Insigne forced Pickford to make a very difficult reaction save from close range in the 57th minute, as he weaved his way past a pair of defenders to the end line. It was a tight angle that made it difficult to put the ball past Pickford, but would have gone off the goalkeeper and into the net with even the slightest wrong touch.

The Italian pressure intensified in the 62nd minute, yet Pickford stood tall — or laid out flat, as it were — to make another fantastic save to deny Chiesa, who had cut in from the left and curled a low shot toward the far post. With the ball coming through a sea of legs, Pickford didn’t see it off Chiesa’s foot but reacted brilliantly nonetheless.

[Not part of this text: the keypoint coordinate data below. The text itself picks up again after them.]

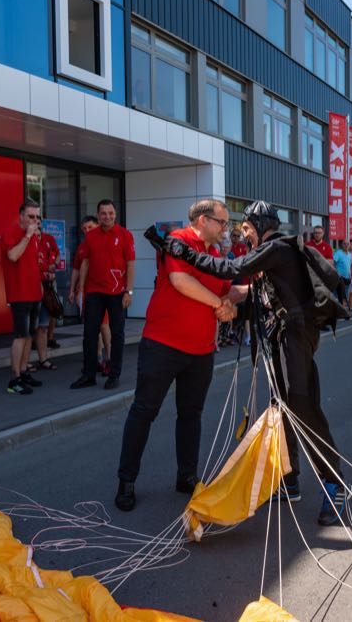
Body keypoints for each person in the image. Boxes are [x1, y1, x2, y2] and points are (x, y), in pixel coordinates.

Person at [150, 201, 348, 527]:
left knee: (302, 406)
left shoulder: (276, 248)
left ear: (258, 224)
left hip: (294, 338)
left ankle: (336, 484)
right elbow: (255, 301)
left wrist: (181, 251)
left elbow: (230, 269)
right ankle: (290, 478)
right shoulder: (269, 257)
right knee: (280, 409)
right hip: (280, 339)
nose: (243, 235)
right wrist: (228, 307)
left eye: (245, 228)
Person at [114, 199, 242, 512]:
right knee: (144, 411)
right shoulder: (179, 242)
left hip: (201, 351)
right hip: (163, 344)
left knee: (191, 415)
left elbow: (228, 290)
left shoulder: (216, 254)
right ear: (202, 219)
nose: (225, 229)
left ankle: (186, 476)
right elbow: (180, 281)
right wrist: (219, 305)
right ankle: (126, 481)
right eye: (221, 222)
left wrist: (237, 299)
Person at [72, 200, 135, 391]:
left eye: (110, 213)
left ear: (115, 214)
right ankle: (88, 375)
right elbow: (85, 263)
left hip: (117, 293)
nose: (107, 216)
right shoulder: (91, 236)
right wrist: (81, 288)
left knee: (117, 335)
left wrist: (129, 291)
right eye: (103, 213)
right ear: (98, 215)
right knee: (89, 335)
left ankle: (114, 375)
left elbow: (131, 264)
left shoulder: (125, 235)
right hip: (94, 292)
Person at [0, 200, 44, 395]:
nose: (34, 220)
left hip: (34, 293)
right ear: (21, 216)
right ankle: (14, 378)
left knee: (30, 336)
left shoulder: (35, 237)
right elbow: (13, 256)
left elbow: (33, 264)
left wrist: (41, 287)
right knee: (20, 336)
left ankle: (24, 371)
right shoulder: (11, 233)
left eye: (37, 217)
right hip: (19, 293)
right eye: (31, 216)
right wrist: (27, 236)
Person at [68, 216, 112, 376]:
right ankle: (97, 359)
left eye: (90, 227)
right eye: (85, 228)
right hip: (86, 293)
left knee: (103, 325)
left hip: (103, 291)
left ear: (98, 226)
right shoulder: (81, 247)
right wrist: (72, 289)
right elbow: (76, 269)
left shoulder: (105, 243)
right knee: (92, 327)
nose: (87, 231)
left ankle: (110, 359)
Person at [32, 228, 61, 370]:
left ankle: (43, 359)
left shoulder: (48, 239)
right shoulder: (27, 243)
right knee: (30, 327)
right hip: (31, 288)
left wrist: (53, 267)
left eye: (38, 221)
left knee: (43, 325)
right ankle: (24, 364)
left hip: (46, 286)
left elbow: (56, 255)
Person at [332, 241, 352, 314]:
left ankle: (342, 312)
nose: (346, 245)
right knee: (337, 296)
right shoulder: (338, 253)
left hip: (348, 279)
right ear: (341, 245)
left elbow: (349, 266)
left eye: (348, 244)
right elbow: (333, 262)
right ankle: (337, 312)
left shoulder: (350, 254)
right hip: (339, 279)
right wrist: (336, 273)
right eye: (344, 244)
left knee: (345, 296)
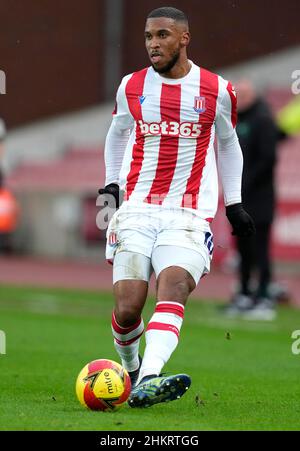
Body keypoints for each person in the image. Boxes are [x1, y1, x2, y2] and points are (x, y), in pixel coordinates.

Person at [99, 6, 255, 408]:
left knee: (174, 285)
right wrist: (111, 182)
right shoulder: (131, 86)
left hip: (188, 213)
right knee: (129, 306)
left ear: (184, 38)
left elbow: (228, 143)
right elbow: (116, 133)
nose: (153, 44)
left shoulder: (216, 89)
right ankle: (132, 370)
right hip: (136, 209)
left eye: (163, 35)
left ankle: (149, 378)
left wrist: (234, 203)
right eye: (149, 36)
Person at [225, 79, 278, 320]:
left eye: (243, 94)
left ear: (253, 95)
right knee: (243, 248)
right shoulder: (236, 121)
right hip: (240, 199)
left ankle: (264, 296)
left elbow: (268, 159)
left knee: (260, 248)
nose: (240, 99)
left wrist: (244, 184)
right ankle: (245, 293)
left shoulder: (264, 119)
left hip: (260, 198)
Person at [0, 168, 19, 254]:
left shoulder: (7, 194)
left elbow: (14, 210)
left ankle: (6, 248)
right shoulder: (8, 194)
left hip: (6, 225)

Finally, with 67 minutes on the clock, Pickford was beaten. It was anything but pretty and well-worked as the ball pinged around the six-yard box from a corner kick, and Pickford didn’t cover himself in glory as he pushed a tame shot onto the post rather than away from danger, putting it on a silver platter for Bonucci to sweep home.

The first half-chance of extra-time didn’t come until the 107th minute, when Federico Bernardeschi rifled a 30-yard free kick right at Pickford. The shot’s half-chance status was only earned when Pickford initially spilled the ball a few yards away before jumping on it as the blue shirts closed in.

Marcus Rashford, Jadon Sancho and Bukayo Saka — three of England’s brightest stars of the future — were the ones who couldn’t beat Donnarumma, with Saka having the decisive spot kick saved after Pickford gave England a second life with a stop against penalty extraordinaire Jorginho in in the fifth round.